* Your objective:
The answer must consist of the records, repeated exactly.

* Object state transitions:
============================================================

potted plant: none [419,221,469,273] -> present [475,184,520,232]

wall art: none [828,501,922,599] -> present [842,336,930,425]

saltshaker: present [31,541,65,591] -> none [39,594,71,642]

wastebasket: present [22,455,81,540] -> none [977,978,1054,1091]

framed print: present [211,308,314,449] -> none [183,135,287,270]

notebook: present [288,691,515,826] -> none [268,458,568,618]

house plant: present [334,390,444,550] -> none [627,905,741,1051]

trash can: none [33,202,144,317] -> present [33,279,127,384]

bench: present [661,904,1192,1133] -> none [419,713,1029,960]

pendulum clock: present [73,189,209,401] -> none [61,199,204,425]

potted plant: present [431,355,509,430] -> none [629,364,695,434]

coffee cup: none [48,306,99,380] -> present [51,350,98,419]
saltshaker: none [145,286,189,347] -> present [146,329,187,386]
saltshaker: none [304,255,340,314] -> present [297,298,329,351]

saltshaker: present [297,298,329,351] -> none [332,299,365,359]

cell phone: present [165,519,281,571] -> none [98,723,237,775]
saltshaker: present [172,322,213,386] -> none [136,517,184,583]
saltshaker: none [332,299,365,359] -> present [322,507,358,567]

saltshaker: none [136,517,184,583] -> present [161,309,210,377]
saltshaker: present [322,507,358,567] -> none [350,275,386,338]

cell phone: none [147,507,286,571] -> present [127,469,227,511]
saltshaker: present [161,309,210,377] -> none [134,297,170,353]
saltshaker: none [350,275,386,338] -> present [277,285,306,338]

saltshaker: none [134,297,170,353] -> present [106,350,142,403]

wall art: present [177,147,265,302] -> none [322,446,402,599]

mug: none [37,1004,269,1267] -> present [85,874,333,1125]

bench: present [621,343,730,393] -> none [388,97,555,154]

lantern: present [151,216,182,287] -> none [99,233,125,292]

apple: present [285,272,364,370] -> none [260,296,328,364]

============================================================

* Exercise solution:
potted plant: none [419,221,469,273] -> present [475,184,520,232]

wall art: none [828,501,922,599] -> present [842,336,930,425]

saltshaker: present [31,541,65,591] -> none [39,594,71,642]

wastebasket: present [22,455,81,540] -> none [977,978,1054,1091]

framed print: present [211,308,314,449] -> none [183,135,287,270]

notebook: present [288,691,515,826] -> none [268,458,568,618]

house plant: present [334,390,444,550] -> none [627,905,741,1051]

trash can: none [33,202,144,317] -> present [33,279,127,384]

bench: present [661,904,1192,1133] -> none [419,713,1029,960]

pendulum clock: present [73,189,209,401] -> none [61,199,204,425]

potted plant: present [431,355,509,430] -> none [629,364,695,434]

coffee cup: none [48,306,99,380] -> present [51,350,98,419]
saltshaker: none [145,286,189,347] -> present [146,329,187,386]
saltshaker: none [304,255,340,314] -> present [297,298,329,351]

saltshaker: present [297,298,329,351] -> none [332,299,365,359]

cell phone: present [165,519,281,571] -> none [98,723,237,775]
saltshaker: present [172,322,213,386] -> none [136,517,184,583]
saltshaker: none [332,299,365,359] -> present [322,507,358,567]

saltshaker: none [136,517,184,583] -> present [161,309,210,377]
saltshaker: present [322,507,358,567] -> none [350,275,386,338]

cell phone: none [147,507,286,571] -> present [127,469,227,511]
saltshaker: present [161,309,210,377] -> none [134,297,170,353]
saltshaker: none [350,275,386,338] -> present [277,285,306,338]

saltshaker: none [134,297,170,353] -> present [106,350,142,403]

wall art: present [177,147,265,302] -> none [322,446,402,599]

mug: none [37,1004,269,1267] -> present [85,874,333,1125]

bench: present [621,343,730,393] -> none [388,97,555,154]

lantern: present [151,216,182,287] -> none [99,233,125,292]

apple: present [285,272,364,370] -> none [260,296,328,364]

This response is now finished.